Always use the oldest milk first. Breast milk can separate when it is frozen. Gently shake to remix once it thaws.

  • If your baby is sick or premature, ask your baby's health care provider if there are different recommendations for how long to store your milk and discuss the option of receiving donor breast milk for your baby.
  • Donating Breast milk If you are a mother with extra breast milk and you are thinking about donating to a milk bank, you can contact The Women's Health Clinic for more information.

Thaw breast milk by:

  • putting the container in the fridge
  • running the container under warm tap water
  • putting the container in a bowl of warm water (take care that the water does not touch the lid of the container).

Once milk has thawed, it may be refrigerated for up to 24 hours. Do not store at room temperature. Avoid wasting thawed breast milk. Thaw only what you need for one feeding.

Do not refreeze breast milk.

Do not heat breast milk on top of the stove. It can get oo hot too fast.

Do not microwave breast milk because the uneven heating can burn your baby’s mouth.

Warm breast milk by:

Formula Feeding

Breastfeeding is recommended until your baby is 2 years old and older. It is rare that a woman is unable to or advised not to breastfeed her baby. If you are unsure about breastfeeding or are considering formula feeding, talk first with your health care provider or Health Links/Info Sante at 204-788-8667 OR Toll Free at 1-888-315-9257. They have many ways to help you with breastfeeding.

Babies should not be given anything other than breastmilk or iron fortified formula in the first 6 months. Cow’s milk can be offered once your baby is 9-12 months old and eating a variety of iron rich solid foods.

Refer to Manitoba Health’s leaflet on Infant Formula with Iron PDF for further information on feeding babies and toddlers.

Breastfeeding and Work

You can breastfeed and work outside the home. In Manitoba, employers must make reasonable efforts to allow you to breastfeed or express milk at work.

How can you be successful?

  • Have breastfeeding well established before returning to work. The first six weeks or more are the most important for getting a good milk supply for your baby.
  • Contact your public health nurse, lactation consultant, La Leche League, or breastfeeding support group for help and advice.
  • Talk to your boss before you go back to work. Talk about the importance of support for breastfeeding. Breastfed babies are healthier. Their mothers need less time off work to care for sick babies.

You will need:

  • A quiet, smoke-free place to feed or express milk.
  • A fridge to store expressed milk. If you don’t have a fridge at work, use a Styrofoam box with an ice pack to store expressed milk that will be fed to your baby within 24 hours.
  • A reasonable workload.

To keep enough breast milk, you will need to pump your breasts or feed your baby one to three times during an eight-hour work shift.

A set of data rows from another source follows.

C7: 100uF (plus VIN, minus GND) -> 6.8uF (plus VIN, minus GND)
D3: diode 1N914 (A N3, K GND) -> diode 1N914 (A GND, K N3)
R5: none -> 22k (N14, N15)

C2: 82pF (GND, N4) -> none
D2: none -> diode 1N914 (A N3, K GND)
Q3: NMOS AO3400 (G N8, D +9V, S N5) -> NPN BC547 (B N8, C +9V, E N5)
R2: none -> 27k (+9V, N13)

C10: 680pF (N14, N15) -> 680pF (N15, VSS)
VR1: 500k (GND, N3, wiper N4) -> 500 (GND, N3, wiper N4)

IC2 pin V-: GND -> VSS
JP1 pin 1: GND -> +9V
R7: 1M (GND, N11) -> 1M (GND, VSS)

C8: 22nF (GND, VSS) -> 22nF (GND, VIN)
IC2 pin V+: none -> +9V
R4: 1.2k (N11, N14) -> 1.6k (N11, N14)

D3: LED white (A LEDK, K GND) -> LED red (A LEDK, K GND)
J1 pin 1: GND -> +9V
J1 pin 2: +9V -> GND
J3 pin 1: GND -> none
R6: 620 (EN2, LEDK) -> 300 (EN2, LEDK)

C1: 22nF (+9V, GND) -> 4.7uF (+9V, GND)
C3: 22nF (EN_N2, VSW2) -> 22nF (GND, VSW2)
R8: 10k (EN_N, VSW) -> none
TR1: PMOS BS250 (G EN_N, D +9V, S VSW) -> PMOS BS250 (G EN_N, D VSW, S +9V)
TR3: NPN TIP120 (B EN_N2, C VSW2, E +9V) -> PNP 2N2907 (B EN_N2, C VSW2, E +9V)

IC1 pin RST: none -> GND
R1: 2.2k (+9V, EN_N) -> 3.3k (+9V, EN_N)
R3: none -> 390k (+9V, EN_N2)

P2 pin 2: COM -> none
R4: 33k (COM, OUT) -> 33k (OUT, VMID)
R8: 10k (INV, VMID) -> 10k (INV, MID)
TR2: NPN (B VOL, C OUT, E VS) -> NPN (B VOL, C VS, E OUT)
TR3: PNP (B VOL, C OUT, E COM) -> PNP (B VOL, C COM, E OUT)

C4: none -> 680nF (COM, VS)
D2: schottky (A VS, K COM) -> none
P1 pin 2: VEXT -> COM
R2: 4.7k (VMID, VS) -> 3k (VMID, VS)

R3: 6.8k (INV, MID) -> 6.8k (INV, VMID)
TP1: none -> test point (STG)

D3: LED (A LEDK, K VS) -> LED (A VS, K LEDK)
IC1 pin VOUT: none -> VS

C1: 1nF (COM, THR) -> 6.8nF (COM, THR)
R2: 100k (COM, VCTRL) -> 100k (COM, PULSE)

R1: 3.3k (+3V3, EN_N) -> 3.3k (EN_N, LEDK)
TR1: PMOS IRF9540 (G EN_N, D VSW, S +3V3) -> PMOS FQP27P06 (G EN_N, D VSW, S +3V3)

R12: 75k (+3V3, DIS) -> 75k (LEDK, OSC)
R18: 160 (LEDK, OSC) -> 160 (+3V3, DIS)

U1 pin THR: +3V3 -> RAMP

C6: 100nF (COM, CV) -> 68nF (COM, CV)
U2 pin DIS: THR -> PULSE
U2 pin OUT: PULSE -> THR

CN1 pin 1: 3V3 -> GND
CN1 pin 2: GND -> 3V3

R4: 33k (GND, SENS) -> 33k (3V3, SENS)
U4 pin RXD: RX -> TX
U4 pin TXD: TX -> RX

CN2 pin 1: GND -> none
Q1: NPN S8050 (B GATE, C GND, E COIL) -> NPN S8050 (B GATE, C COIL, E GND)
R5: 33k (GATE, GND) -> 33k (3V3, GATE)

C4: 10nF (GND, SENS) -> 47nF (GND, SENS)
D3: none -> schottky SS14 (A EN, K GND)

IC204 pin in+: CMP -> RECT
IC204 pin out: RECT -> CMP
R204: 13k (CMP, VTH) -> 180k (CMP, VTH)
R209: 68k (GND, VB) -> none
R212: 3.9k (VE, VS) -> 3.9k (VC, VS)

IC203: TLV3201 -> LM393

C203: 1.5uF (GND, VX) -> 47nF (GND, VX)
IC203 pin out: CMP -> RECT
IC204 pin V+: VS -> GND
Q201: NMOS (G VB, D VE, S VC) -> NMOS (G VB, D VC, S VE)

Remember to take healthy snacks to work, as well as breast pads, breast pump, clean cups or jars to store your breast milk, and phone numbers of support people.

How can I get ready to go back to work?
  • Learn how to express your milk by hand or pump. Start storing milk 10 to 14 days before you plan to return to work.
  • About two weeks before you go back to work, slowly introduce your baby to other ways of feeding. Let your baby get used to a cup or bottle. It may help if someone other than you feeds the baby at these times. If you use a bottle and your baby refuses the nipple, try a different nipple or a cup.
  • Breastfeed as soon as you see your baby after work and breastfeed often on your days off, in the evening, and at night.
  • Your baby may refuse food, wake at night, or be fussier when you are away.
  • Tell your child care provider how important breastfeeding is to you and your baby. Talk about when you will be gone, when you will breastfeed your baby, and about your baby’s feeding routines. Make sure your caregiver knows how to safely prepare and store milk.
  • Get extra help with chores at home.
  • Breastfeeding helps your baby adjust to you going back to work.